Deutsche Nationalbibliothek, Frankfurt am Main

Deutsche Bibliothek/Foto: Thomas Linke, , Linie
Fotoform Die Deutsche Nationalbibliothek ist die zentrale Archivbibliothek und das nationalbibliografische Zentrum der Bundesrepublik Deutschland.

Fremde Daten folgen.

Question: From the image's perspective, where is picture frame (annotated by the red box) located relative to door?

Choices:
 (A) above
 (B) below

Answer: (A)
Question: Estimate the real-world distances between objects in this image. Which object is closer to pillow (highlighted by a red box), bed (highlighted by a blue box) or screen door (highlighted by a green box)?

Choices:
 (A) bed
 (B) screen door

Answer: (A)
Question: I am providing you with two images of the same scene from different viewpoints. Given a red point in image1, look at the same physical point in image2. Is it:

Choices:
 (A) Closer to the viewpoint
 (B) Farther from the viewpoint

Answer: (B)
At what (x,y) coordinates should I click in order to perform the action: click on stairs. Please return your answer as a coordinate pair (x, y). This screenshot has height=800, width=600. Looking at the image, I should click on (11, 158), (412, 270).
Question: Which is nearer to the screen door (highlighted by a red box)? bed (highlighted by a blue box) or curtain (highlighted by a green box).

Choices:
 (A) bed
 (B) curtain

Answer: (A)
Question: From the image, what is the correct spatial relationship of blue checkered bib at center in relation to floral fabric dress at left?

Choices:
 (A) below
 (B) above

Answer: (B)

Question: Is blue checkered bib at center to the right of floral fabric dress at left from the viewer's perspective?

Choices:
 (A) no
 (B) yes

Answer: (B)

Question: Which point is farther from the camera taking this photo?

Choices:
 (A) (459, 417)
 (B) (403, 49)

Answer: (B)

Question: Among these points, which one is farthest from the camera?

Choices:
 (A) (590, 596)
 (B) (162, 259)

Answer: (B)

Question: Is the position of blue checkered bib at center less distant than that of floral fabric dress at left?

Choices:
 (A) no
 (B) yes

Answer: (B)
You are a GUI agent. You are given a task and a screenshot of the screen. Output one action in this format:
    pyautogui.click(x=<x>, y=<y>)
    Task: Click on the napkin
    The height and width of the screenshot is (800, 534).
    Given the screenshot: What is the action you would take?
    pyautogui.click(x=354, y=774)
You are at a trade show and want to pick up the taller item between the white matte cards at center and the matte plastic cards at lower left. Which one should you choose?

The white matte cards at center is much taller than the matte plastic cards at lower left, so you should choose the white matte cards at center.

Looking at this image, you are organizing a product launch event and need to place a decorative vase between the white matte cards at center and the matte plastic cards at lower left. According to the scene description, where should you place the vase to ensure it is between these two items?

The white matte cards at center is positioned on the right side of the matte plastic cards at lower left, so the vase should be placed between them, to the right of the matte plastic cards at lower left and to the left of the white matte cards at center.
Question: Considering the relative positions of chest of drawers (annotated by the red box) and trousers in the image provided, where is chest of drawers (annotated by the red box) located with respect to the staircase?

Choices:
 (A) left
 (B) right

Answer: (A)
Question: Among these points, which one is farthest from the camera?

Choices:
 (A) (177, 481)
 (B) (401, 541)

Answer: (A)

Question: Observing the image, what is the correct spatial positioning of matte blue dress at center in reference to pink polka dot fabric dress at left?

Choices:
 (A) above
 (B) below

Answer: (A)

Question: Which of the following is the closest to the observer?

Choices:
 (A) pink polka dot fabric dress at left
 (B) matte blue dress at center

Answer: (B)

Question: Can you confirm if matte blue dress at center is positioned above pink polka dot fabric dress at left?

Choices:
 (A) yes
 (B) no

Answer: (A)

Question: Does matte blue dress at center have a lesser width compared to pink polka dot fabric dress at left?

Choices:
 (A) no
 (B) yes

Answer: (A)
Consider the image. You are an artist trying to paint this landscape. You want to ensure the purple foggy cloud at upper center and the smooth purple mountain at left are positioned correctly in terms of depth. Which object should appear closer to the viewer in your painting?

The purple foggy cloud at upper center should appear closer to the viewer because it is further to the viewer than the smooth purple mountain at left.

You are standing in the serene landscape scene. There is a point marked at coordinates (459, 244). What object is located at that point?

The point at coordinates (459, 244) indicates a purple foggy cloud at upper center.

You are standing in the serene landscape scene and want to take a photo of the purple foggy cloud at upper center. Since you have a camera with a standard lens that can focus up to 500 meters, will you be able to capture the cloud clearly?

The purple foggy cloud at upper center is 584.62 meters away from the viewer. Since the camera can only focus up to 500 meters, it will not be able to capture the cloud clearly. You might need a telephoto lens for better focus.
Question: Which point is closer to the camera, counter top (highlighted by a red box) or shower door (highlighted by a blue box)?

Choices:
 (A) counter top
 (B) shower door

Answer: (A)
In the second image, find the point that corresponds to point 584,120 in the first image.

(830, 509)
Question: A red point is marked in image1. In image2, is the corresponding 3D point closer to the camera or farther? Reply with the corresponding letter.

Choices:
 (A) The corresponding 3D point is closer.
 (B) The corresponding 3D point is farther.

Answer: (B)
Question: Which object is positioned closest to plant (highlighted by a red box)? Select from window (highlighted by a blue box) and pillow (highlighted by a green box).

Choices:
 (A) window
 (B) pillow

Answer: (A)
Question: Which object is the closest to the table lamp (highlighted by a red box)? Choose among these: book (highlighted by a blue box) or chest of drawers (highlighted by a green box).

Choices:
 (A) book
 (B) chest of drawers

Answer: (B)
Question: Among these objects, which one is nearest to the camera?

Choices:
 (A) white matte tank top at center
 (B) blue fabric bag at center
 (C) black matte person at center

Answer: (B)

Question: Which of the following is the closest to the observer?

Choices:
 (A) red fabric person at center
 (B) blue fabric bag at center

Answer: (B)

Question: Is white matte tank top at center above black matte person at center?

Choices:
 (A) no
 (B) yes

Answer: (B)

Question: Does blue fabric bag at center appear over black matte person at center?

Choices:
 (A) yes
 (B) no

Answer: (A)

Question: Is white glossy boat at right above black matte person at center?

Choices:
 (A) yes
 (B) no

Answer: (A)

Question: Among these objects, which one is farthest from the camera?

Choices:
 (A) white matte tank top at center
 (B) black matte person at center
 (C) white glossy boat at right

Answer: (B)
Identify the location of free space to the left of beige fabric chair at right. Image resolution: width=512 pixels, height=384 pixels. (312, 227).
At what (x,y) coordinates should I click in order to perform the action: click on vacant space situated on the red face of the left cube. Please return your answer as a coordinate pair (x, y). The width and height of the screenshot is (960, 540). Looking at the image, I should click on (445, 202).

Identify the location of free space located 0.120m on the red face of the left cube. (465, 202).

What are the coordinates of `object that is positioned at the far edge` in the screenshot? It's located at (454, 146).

Sie hat die für Deutschland einzigartige Aufgabe, lückenlos alle deutschen und deutschsprachigen Publikationen ab 1913 zu sammeln, dauerhaft zu archivieren, umfassend zu dokumentieren und bibliografisch zu verzeichnen sowie der Öffentlichkeit zur Verfügung zu stellen. Sie entstand 1990 mit der Wiedervereinigung Deutschlands aus den Vorgängereinrichtungen Deutsche Bücherei Leipzig (gegründet 1912) und Deutsche Bibliothek Frankfurt am Main (gegründet 1947), zu der seit 1970 das Deutsche Musikarchiv Berlin gehört.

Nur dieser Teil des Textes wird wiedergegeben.